The restaurant was busy. The patrons at the tables reflected the name of the restaurant and the cuisine it served. Our table was no different--all of us family folk with Indian origins.
The waitress, who seemed to be in her mid-twenties, handed us the menu. I noticed her nail polish, which was all in blue. Well, not all. The nails of all the fingers except one were in blue. And one nail had white with what I thought were some patterns.
It was a year or so ago that I noticed a young female student in one of my classes having one finger nail in a color that was different from all the other fingernails. She explained to me--yes, I was curious enough to ask about that in front of the entire class--about this fashion trend. Not that I always ask such questions publicly. Ahem, I know better. For instance, a few years ago, there was a male student in class with all his fingernails painted black. I did not ask him anything. I did not even convey to him that I had noticed it.
As we were well into eating, the waitress swung by the table to ask that annoying question that the wait-people always ask: "is everything ok?" At least, she did not add "guys" to that question. I did not tell her that my balding head was sweating from the spices and red chili. I did not tell her that the portions were way too huge.
"I am fascinated by your nail polish" is what I told her.
She smiled a wide smile. Her eyes lit up. She said quite a bit about her nails and the polish. After the waitress left, my cousin was curious and wanted to know why I made that comment. "Chumma" I replied with a shrug. "I felt that it would make her happy. If I can make a stranger happy with something as simple as that, well, why not?"
A waitress is a person, too. She might be rushing from table to table, doing the same job shift after shift, day after day. Maybe it is a temporary job until she moves onto something else. Maybe it is also her business, her career. To her, too, there is more to life than the mere wages and tips that the job provides them.
It was a similar experience at another restaurant that we went to the following day. No, it is not another nail polish story. It was a family owned business. When the young woman, who seemed to be the owner or a part-owner, came to pick up the plates and give us the bill--which I left to the others to pay, haha!-- I asked her "how did you decide to locate the restaurant here?"
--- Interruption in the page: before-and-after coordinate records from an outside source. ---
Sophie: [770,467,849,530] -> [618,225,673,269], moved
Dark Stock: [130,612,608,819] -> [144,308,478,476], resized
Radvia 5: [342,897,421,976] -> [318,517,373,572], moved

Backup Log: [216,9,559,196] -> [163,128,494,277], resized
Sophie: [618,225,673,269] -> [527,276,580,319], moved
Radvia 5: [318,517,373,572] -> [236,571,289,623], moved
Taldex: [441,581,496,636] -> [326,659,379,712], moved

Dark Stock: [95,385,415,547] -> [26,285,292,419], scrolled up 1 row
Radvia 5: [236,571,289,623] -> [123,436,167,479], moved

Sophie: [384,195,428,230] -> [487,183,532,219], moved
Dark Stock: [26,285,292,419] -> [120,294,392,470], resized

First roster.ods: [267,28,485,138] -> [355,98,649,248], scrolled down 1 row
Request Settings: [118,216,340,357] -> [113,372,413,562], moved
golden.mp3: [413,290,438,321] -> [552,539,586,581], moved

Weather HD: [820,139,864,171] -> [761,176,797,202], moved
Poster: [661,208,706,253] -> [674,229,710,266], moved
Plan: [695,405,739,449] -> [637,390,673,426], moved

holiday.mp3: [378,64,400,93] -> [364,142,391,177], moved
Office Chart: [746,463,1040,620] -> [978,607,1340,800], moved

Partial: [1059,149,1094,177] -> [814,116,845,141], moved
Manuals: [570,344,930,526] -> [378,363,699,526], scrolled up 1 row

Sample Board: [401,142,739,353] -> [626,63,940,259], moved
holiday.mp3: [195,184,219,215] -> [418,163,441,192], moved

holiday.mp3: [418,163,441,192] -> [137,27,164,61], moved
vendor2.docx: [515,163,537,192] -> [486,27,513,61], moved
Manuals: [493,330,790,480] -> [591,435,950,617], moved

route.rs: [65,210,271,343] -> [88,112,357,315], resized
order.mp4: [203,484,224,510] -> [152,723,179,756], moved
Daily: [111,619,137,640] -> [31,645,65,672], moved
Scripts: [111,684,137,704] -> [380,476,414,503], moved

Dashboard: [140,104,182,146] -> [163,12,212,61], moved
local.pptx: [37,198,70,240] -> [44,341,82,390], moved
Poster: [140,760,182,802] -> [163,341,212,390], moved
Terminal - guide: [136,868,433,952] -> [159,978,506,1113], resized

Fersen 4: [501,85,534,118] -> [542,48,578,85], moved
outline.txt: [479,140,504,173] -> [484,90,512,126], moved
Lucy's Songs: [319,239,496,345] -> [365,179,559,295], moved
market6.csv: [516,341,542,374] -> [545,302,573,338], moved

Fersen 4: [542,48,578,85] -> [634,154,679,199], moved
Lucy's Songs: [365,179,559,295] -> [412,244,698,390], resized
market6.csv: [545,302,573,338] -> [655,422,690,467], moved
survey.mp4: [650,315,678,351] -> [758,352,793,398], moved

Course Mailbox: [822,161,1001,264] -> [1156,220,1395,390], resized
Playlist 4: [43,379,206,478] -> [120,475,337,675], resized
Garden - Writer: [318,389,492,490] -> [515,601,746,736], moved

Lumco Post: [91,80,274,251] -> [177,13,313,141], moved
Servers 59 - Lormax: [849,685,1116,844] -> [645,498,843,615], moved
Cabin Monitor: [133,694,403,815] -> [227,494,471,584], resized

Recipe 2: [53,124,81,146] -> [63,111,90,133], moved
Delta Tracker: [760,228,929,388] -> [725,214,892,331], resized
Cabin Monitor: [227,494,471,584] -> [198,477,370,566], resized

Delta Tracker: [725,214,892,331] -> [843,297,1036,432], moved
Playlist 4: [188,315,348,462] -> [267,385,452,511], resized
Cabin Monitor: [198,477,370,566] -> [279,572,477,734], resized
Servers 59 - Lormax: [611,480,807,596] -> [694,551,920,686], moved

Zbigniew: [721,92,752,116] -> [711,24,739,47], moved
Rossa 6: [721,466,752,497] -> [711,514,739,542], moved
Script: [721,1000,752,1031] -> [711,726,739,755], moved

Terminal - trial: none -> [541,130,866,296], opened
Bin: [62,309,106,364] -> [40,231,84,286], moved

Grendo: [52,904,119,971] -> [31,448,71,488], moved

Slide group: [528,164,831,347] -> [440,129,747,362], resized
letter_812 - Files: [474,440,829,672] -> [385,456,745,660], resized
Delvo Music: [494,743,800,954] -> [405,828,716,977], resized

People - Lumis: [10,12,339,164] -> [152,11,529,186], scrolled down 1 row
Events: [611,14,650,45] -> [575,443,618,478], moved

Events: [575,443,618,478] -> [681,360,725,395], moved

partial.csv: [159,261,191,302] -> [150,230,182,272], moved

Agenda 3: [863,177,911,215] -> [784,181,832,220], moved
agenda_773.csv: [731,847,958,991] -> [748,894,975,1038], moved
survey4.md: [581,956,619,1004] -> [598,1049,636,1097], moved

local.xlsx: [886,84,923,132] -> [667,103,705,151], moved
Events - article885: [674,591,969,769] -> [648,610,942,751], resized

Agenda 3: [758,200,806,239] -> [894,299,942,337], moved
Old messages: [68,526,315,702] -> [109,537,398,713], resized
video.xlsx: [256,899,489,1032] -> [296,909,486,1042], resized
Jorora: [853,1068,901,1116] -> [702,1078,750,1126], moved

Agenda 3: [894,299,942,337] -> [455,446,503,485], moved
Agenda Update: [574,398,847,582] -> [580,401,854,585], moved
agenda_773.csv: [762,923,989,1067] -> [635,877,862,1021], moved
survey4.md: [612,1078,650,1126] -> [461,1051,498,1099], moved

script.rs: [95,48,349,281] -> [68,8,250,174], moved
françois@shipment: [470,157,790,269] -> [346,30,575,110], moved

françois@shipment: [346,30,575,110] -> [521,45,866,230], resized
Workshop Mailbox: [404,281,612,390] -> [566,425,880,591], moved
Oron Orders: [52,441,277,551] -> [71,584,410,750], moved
She, too, like the waitress the previous night, smiled big time. And she said a lot about having come to this part of the country as a tourist and thinking that she and her family would love to live in a charming and scenic small town like that where they could run a restaurant. "We were confident that people will drive to this small town if we provided quality food and service" she beamed with pride.
Chances are high that I will never run into those women again. It is even more likely that they do not even remember any of these conversations. But, in the blip of a life we lead in this cosmos, for that fraction of a second, I think I made them feel a tad good about themselves. And I meant them well. With good food and good service, they certainly made my fraction of a second in this universe that much more enjoyable.
In our short lives, we meet plenty of people--most of them for very, very short periods. If every meeting, or at least most of those meetings, will only make us smile, imagine what a wonderful world this would be!